/---

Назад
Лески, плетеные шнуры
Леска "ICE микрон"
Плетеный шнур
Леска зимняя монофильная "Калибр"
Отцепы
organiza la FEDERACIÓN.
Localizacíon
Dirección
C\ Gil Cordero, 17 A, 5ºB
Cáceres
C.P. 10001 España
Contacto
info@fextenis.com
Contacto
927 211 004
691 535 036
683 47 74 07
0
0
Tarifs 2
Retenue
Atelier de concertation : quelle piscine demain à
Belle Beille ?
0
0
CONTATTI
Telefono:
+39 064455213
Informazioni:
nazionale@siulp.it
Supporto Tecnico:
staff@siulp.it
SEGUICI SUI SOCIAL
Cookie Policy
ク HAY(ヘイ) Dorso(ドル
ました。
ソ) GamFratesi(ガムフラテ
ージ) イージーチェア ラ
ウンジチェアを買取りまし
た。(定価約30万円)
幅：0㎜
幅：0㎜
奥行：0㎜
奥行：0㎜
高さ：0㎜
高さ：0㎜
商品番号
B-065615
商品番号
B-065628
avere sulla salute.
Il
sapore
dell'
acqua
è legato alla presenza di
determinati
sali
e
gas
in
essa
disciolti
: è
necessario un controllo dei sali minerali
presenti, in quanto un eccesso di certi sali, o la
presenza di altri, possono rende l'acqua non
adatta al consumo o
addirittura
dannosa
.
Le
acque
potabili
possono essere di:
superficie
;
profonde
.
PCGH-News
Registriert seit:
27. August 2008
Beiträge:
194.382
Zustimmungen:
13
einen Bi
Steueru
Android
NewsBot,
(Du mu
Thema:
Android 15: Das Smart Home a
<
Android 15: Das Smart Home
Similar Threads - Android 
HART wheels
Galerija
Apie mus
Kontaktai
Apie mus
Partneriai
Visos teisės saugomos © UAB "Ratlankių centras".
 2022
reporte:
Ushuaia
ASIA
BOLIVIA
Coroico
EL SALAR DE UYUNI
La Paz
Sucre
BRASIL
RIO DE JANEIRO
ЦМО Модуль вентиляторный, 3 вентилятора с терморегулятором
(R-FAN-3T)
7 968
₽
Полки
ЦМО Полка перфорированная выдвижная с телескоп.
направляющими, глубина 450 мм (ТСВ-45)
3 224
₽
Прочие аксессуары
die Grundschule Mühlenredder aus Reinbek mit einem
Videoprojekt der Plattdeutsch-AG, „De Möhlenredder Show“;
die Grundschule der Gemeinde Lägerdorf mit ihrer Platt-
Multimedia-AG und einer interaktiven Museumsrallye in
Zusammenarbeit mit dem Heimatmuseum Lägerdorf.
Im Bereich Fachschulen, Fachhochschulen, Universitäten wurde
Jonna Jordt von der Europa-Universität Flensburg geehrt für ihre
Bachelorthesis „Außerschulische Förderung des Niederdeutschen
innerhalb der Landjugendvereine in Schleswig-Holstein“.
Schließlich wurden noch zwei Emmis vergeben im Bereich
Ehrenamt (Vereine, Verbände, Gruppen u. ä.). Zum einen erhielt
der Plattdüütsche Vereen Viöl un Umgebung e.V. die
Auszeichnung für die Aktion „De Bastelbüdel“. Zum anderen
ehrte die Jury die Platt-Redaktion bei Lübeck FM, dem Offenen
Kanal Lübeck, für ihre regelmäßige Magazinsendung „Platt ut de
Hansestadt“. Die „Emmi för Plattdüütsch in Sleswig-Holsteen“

\---

* TASK PROMPT
Word for word, every record must be given again.

* TASK OUTPUT
Назад
Лески, плетеные шнуры
Леска "ICE микрон"
Плетеный шнур
Леска зимняя монофильная "Калибр"
Отцепы
organiza la FEDERACIÓN.
Localizacíon
Dirección
C\ Gil Cordero, 17 A, 5ºB
Cáceres
C.P. 10001 España
Contacto
info@fextenis.com
Contacto
927 211 004
691 535 036
683 47 74 07
0
0
Tarifs 2
Retenue
Atelier de concertation : quelle piscine demain à
Belle Beille ?
0
0
CONTATTI
Telefono:
+39 064455213
Informazioni:
nazionale@siulp.it
Supporto Tecnico:
staff@siulp.it
SEGUICI SUI SOCIAL
Cookie Policy
ク HAY(ヘイ) Dorso(ドル
ました。
ソ) GamFratesi(ガムフラテ
ージ) イージーチェア ラ
ウンジチェアを買取りまし
た。(定価約30万円)
幅：0㎜
幅：0㎜
奥行：0㎜
奥行：0㎜
高さ：0㎜
高さ：0㎜
商品番号
B-065615
商品番号
B-065628
avere sulla salute.
Il
sapore
dell'
acqua
è legato alla presenza di
determinati
sali
e
gas
in
essa
disciolti
: è
necessario un controllo dei sali minerali
presenti, in quanto un eccesso di certi sali, o la
presenza di altri, possono rende l'acqua non
adatta al consumo o
addirittura
dannosa
.
Le
acque
potabili
possono essere di:
superficie
;
profonde
.
PCGH-News
Registriert seit:
27. August 2008
Beiträge:
194.382
Zustimmungen:
13
einen Bi
Steueru
Android
NewsBot,
(Du mu
Thema:
Android 15: Das Smart Home a
<
Android 15: Das Smart Home
Similar Threads - Android 
HART wheels
Galerija
Apie mus
Kontaktai
Apie mus
Partneriai
Visos teisės saugomos © UAB "Ratlankių centras".
 2022
reporte:
Ushuaia
ASIA
BOLIVIA
Coroico
EL SALAR DE UYUNI
La Paz
Sucre
BRASIL
RIO DE JANEIRO
ЦМО Модуль вентиляторный, 3 вентилятора с терморегулятором
(R-FAN-3T)
7 968
₽
Полки
ЦМО Полка перфорированная выдвижная с телескоп.
направляющими, глубина 450 мм (ТСВ-45)
3 224
₽
Прочие аксессуары
die Grundschule Mühlenredder aus Reinbek mit einem
Videoprojekt der Plattdeutsch-AG, „De Möhlenredder Show“;
die Grundschule der Gemeinde Lägerdorf mit ihrer Platt-
Multimedia-AG und einer interaktiven Museumsrallye in
Zusammenarbeit mit dem Heimatmuseum Lägerdorf.
Im Bereich Fachschulen, Fachhochschulen, Universitäten wurde
Jonna Jordt von der Europa-Universität Flensburg geehrt für ihre
Bachelorthesis „Außerschulische Förderung des Niederdeutschen
innerhalb der Landjugendvereine in Schleswig-Holstein“.
Schließlich wurden noch zwei Emmis vergeben im Bereich
Ehrenamt (Vereine, Verbände, Gruppen u. ä.). Zum einen erhielt
der Plattdüütsche Vereen Viöl un Umgebung e.V. die
Auszeichnung für die Aktion „De Bastelbüdel“. Zum anderen
ehrte die Jury die Platt-Redaktion bei Lübeck FM, dem Offenen
Kanal Lübeck, für ihre regelmäßige Magazinsendung „Platt ut de
Hansestadt“. Die „Emmi för Plattdüütsch in Sleswig-Holsteen“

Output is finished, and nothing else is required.